Go Ahead And Break The Law, Ky. Governor Tells Pastors

Kentucky Gov. Matt Bevin (R) had a major ethics lapse recently when he advised clergy to break the law.

In an address to a group of pastors at the governor’s mansion, Bevin told them that even though the federal tax code prohibits houses of worship (and other 501(c)(3) organizations) from endorsing or opposing candidates for office, the Internal Revenue Service is just a “paper tiger” so there’s nothing to worry about.

“There is no reason to fear it; there is no reason to be silent,” Bevin claimed. “And that we have been exhorted and encouraged to have this boldness and this spirit, to be unapologetic, and I would encourage you to do it.”

Kentucky Gov. Matt Bevin thinks its perfectly fine for churches to endorse candidates - and break the law.

In reality, Bevin is asking clergy to take a very big risk; meanwhile, he has nothing to lose by giving this bad advice. The risk comes to pastors in the form of fines or even loss of tax exemption, which are possible punishments if the IRS determines that a church unlawfully used its resources to help or hurt a particular candidate.

This election season, there has been quite a bit of talk about this issue as Republican presidential nominee Donald Trump has vowed repeatedly to repeal something called the “Johnson Amendment.” In 1954, then-U.S. Sen. Lyndon Johnson (D-Texas) sponsored a change to the tax code that prohibits all 501(c)(3) tax-exempt organizations from getting involved in partisan political activity by endorsing or opposing candidates. Trump, apparently, is slightly obsessed with doing away with that law.  

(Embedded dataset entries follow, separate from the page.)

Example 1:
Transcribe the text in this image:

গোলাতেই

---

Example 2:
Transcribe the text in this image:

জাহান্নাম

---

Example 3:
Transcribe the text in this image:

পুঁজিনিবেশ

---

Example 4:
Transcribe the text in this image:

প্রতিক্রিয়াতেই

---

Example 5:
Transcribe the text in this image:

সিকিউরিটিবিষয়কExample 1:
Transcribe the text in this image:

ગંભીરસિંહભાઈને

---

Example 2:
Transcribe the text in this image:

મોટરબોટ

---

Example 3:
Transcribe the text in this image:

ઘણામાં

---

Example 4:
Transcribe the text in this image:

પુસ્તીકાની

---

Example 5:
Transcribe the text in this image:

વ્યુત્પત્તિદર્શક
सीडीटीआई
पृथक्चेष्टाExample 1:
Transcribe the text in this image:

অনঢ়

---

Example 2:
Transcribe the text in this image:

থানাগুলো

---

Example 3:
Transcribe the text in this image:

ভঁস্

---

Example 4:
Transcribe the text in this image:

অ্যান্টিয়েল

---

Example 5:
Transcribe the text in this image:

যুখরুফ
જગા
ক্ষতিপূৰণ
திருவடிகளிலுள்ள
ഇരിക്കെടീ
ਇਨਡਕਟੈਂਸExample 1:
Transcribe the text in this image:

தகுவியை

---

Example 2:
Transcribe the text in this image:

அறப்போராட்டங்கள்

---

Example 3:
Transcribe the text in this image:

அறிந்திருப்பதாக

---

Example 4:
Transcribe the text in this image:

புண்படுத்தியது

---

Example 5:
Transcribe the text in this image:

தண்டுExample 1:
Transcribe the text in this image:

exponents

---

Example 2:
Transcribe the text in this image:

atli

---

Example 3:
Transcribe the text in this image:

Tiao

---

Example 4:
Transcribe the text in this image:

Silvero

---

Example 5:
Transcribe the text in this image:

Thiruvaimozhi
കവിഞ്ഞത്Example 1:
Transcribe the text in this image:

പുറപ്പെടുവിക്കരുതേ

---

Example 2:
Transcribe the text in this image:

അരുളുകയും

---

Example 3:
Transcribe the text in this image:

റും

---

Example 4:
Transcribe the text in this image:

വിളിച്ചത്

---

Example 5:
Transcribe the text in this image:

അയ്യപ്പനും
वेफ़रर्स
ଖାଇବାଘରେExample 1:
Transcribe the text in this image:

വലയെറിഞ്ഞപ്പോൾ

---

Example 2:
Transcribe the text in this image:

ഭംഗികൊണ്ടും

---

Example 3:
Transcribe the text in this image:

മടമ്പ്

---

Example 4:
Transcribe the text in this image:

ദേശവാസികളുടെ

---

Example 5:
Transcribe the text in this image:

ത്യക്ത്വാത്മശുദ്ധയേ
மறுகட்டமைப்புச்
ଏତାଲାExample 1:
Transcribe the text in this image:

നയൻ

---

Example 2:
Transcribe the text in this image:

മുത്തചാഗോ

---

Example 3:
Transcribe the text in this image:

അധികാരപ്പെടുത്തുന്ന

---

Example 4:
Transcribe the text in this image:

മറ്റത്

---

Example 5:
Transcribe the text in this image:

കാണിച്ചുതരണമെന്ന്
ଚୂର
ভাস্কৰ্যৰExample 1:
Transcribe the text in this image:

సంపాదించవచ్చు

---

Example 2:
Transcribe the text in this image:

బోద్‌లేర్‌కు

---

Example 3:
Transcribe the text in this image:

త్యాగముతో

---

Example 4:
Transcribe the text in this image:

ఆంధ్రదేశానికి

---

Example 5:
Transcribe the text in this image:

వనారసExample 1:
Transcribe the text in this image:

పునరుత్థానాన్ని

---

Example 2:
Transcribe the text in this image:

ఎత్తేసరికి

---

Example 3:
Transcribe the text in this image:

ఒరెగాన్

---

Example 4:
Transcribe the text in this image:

Bevin, it seems, isn’t even concerned with whether or not the Johnson Amendment remains on the books. Maybe he should ask the Church at Pierce Creek (a.k.a. Branch Ministries) about that. In 1992, the church took out a newspaper ad telling people not to vote for then-Ark. Gov. Bill Clinton for president. As a result, the church lost its tax exemption and was unable to get it back in court.  

Americans United feels strongly that the IRS should aggressively uphold federal law in this area. (If you agree with us, please sign this petition). AU’s position was cited this week by the Associated Press, which did a story about Bevin’s remarks.

The story quoted AU as saying, “The majority of Americans – including the devout – oppose making houses of worship centers of partisan politics. “Pulpit politicking threatens to divide faith communities and erode the important boundary between church and state that make each distinct. It’s a bad deal all around.”

That Bevin, who spoke at the Family Research Council’s Values Voter Summit last month, would give this bad advice isn’t really a big surprise. After all, the governor approved a “compromise” to assist Rowan County clerk Kim Davis, supported giving taxpayer dollars to an overtly religious theme park and opposed a settlement in an Americans United-sponsored case that prevents public funds from supporting a Christian care facility for children.

The Religious Right and its allies, like Bevin, have long dreamed of turning far-right churches into political action committees. Bevin doesn’t care about free speech and he isn’t worried about any consequences that could befall a church that breaks the law. He just wants to promote his agenda.

What Bevin doesn’t understand is that almost no one attends religious services to be told how to vote. They want to hear about matters of faith, and if they don’t get spiritual fulfillment from their chosen house of worship, they may stop attending.

Since Americans United wants to protect faith in the United States from the influences of partisan politics, we launched an initiative in 1996 called Project Fair Play. Since then, we’ve educated hundreds of thousands of clergy about what the IRS does and does not allow when it comes to election activity. We’ve also reported 125 churches and ministries that we believe did not play by the rules.

Faith and partisan politics must remain separate. Keeping them apart is good for religion and good for democracy.